Abstract
Parkinson’s Disease (PD) neurodegenerative disorder which lacks reliable early diagnostic tests. In this study, we present a method for PD prediction that uses multimodal data from the Parkinson Progression Marker
Initiative (PPMI), specifically clinico-demographic, biospecimen, and genetic data, to improve predictive accuracy and facilitate timely interventions via a multimodal machine learning approach. We evaluated data obtained from 598 participants (171 healthy
controls and 427 PD patients) in three different modalities: 29 clinical features, five cerebrospinal fluid biomarkers, and 154 SNPs (single nucleotide polymorphisms), which were selected through a biology-driven feature selection method.

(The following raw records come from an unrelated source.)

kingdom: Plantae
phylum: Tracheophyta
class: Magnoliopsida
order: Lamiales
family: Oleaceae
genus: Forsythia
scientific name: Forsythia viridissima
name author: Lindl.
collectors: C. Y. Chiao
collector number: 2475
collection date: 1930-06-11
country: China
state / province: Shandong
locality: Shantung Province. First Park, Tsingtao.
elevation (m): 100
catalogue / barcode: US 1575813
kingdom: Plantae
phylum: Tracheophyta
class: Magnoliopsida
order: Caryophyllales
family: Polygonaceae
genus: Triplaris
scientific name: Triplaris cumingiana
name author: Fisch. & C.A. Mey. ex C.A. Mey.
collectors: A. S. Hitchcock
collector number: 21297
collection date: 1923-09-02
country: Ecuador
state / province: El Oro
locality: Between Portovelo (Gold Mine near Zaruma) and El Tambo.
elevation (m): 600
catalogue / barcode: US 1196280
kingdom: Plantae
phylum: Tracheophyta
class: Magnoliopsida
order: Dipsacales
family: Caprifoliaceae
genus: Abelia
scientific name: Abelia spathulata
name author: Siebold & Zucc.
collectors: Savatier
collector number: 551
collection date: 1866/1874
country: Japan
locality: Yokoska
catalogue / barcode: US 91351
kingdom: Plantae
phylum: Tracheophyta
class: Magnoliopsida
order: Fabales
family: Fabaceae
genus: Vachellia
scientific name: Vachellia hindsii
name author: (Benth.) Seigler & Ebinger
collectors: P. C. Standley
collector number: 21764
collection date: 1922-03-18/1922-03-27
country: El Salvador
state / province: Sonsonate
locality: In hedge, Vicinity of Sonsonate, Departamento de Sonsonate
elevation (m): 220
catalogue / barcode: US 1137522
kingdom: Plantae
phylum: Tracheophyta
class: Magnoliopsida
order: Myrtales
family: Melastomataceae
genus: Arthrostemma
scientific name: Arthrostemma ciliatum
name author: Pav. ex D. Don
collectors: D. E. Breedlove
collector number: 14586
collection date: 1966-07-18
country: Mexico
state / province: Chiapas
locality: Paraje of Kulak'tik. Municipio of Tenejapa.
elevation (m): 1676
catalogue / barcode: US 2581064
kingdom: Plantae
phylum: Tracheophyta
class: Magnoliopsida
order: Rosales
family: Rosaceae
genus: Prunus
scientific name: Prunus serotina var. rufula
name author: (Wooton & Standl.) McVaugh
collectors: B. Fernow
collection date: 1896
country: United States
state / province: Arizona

We utilized
three multimodal integration strategies—early, intermediate, and late—and trained various machine learning models, including LightGBM and Multilayer Perceptron (MLP), each of which was optimized by hyperparameter tuning and cross-validation. In
early integration, we combined feature sets from all modalities into a single set, leveraging complementary information to increase predictive power. The intermediate integration method
made use of autoencoders to encode features into a single 12 dimensional vector as the input into a Neural Network classifier. Late integration combined outputs from the top-performing models for each modality using ensemble techniques such as Voting Classifier and Stacking. We found that early integration
achieved the highest performance, with Support Vector Machines
with 90% accuracy, 0.98 AUC-ROC, 0.99 precision, and 0.93 F1
score. Intermediate integration with the Neural Network classifier
followed with an AUC-ROC of 0.84 and an F1-score of 0.85. Our
feature importance analysis identified two clinical scores, namely
UPSIT (related to sensory decline) and SCOPA (measuring
autonomic dysfunction), along with two SNPs (chr4 90755939 A G
and chr4 90646886 G A, both previously linked to PD
susceptibility) as crucial predictors, emphasizing their well
established relevance in PD diagnosis. Early diagnosis and
treatment of PD patients are facilitated by the integration of
multiple data modalities, which also greatly increases the
predicted accuracy for the disease while also providing us with a
thorough understanding of its complexity.